Emergency codes must also keep up with new technologies that could allow a more targeted approach in the event of emergencies. Whilst electrification of the energy system creates risks in cyber security exposure, it also provides new tools for managing usage at a granular level. The UK’s current plan requires network companies to turn off parts of the electricity network, disconnecting customers for three hours at a time. This relatively crude process does not allow the network companies to keep the electricity flowing to individual households who might have critical needs, for example because they rely on a constant supply of electricity to power life-saving medical devices. However, new technology embedded in smart meters could allow network companies to keep some customers connected 24/7 if they can demonstrate a critical need. Any proposals in this area would be hugely controversial but could help to protect vulnerable people during genuine emergencies. By discussing these types of measures openly, governments can start broader discussions about energy resilience, including alternatives like providing incentives for households to install battery storage for backup if they live in areas with frequent electricity outages; any scheme could learn from similar programmes in the US States of Vermont and California.,
Electrification makes energy security local
In many countries, the transition to Net Zero is well underway, and the path to a global economy that relies less on oil and gas is becoming clear. However, we will continue to rely on oil and gas for a long time, not least in critical industries like aviation and petroleum products, and for defence. Therefore, the new, more local risks to energy security posed by an increasing reliance on electricity must be managed alongside the traditional, global risks to oil and gas supplies. Even in a world with less oil and gas, countries will still have strong incentives to ensure stability in oil- and gas-producing regions, not least because of the potential for global trade in low-carbon hydrogen produced from either renewables or fossil fuels with carbon capture.

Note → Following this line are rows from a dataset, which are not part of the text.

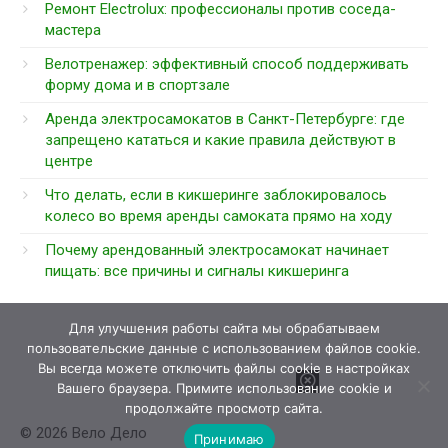
Ремонт Electrolux: профессионалы против соседа-
мастера
Велотренажер: эффективный способ поддерживать
форму дома и в спортзале
Аренда электросамокатов в Санкт-Петербурге: где
запрещено кататься и какие правила действуют в
центре
Что делать, если в кикшеринге заблокировалось
колесо во время аренды самоката прямо на ходу
Почему арендованный электросамокат начинает
пищать: все причины и сигналы кикшеринга
Для улучшения работы сайта мы обрабатываем
пользовательские данные с использованием файлов cookie.
Вы всегда можете отключить файлы cookie в настройках
Вашего браузера. Примите использование cookie и
продолжайте просмотр сайта.
© 2026 Вело Дело
Принимаю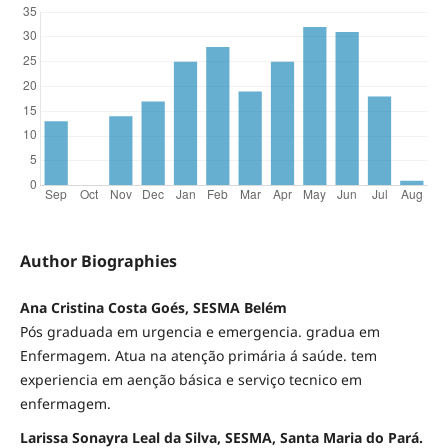
Author Biographies
Ana Cristina Costa Goés, SESMA Belém
Pós graduada em urgencia e emergencia. gradua em
Enfermagem. Atua na atenção primária á saúde. tem
experiencia em aenção básica e serviço tecnico em
enfermagem.
Larissa Sonayra Leal da Silva, SESMA, Santa Maria do Pará.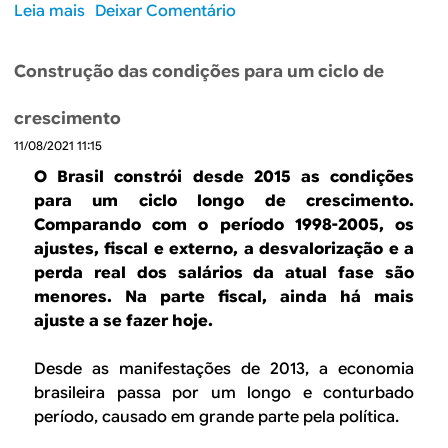
ó
z
Leia mais
s
Deixar Comentário
g
a
o
e
ç
b
n
Construção das condições para um ciclo de
ã
r
a
o
e
s
crescimento
p
O
e
a
11/08/2021 11:15
r
e
r
ç
O Brasil constrói desde 2015 as condições
n
c
a
para um ciclo longo de crescimento.
d
i
m
Comparando com o período 1998-2005, os
ó
a
e
ajustes, fiscal e externo, a desvalorização e a
g
l
n
perda real dos salários da atual fase são
e
e
t
menores. Na parte fiscal, ainda há mais
n
m
o
ajuste a se fazer hoje.
a
2
d
s
0
e
Desde as manifestações de 2013, a economia
2
2
brasileira passa por um longo e conturbado
2
0
período, causado em grande parte pela política.
2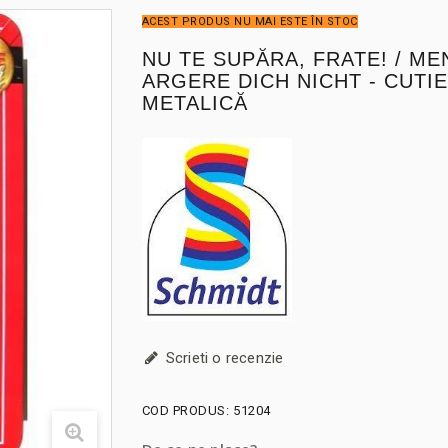
ACEST PRODUS NU MAI ESTE ÎN STOC
NU TE SUPĂRA, FRATE! / M
ARGERE DICH NICHT - CUTIE
METALICĂ
Scrieti o recenzie
COD PRODUS:
51204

Hydrogen and hydrogen-derived fuels like ammonia are the big unknown in the world’s future energy mix. There’s significant uncertainty over how hydrogen will be used in our economies, how much countries will produce domestically from indigenous renewables or natural gas with carbon capture, and whether a global market for hydrogen could ever rival oil and gas.
Despite the inherent uncertainties over the future energy mix, it’s clear that governments must step up their work on energy security in the electricity sector, probing how their electricity systems could fail and how they can be made more resilient. Governments must also ensure that electrical infrastructure is not a poor relation to oil and gas infrastructure, where energy security mainly focuses. If governments can stay on top of these new risks then a resilient, Net Zero energy system is in reach. As an added bonus, countries that currently import oil and gas will instead rely more on domestic sources of renewable energy, potentially increasing resilience in the face of inevitable future energy security crises.
Ed Birkett is a Senior Research Fellow in Energy and Environment at Policy Exchange.
 ‘Net Zero’ refers to greenhouse gas emissions across an economy or for a company. For example, the UK Government has committed to Net Zero emissions across the UK by 2050. The “Net” in Net Zero refers to a balance between positive emissions (e.g. from burning fossil fuels) and negative emissions (e.g. from planting trees or capturing carbon dioxide from the air).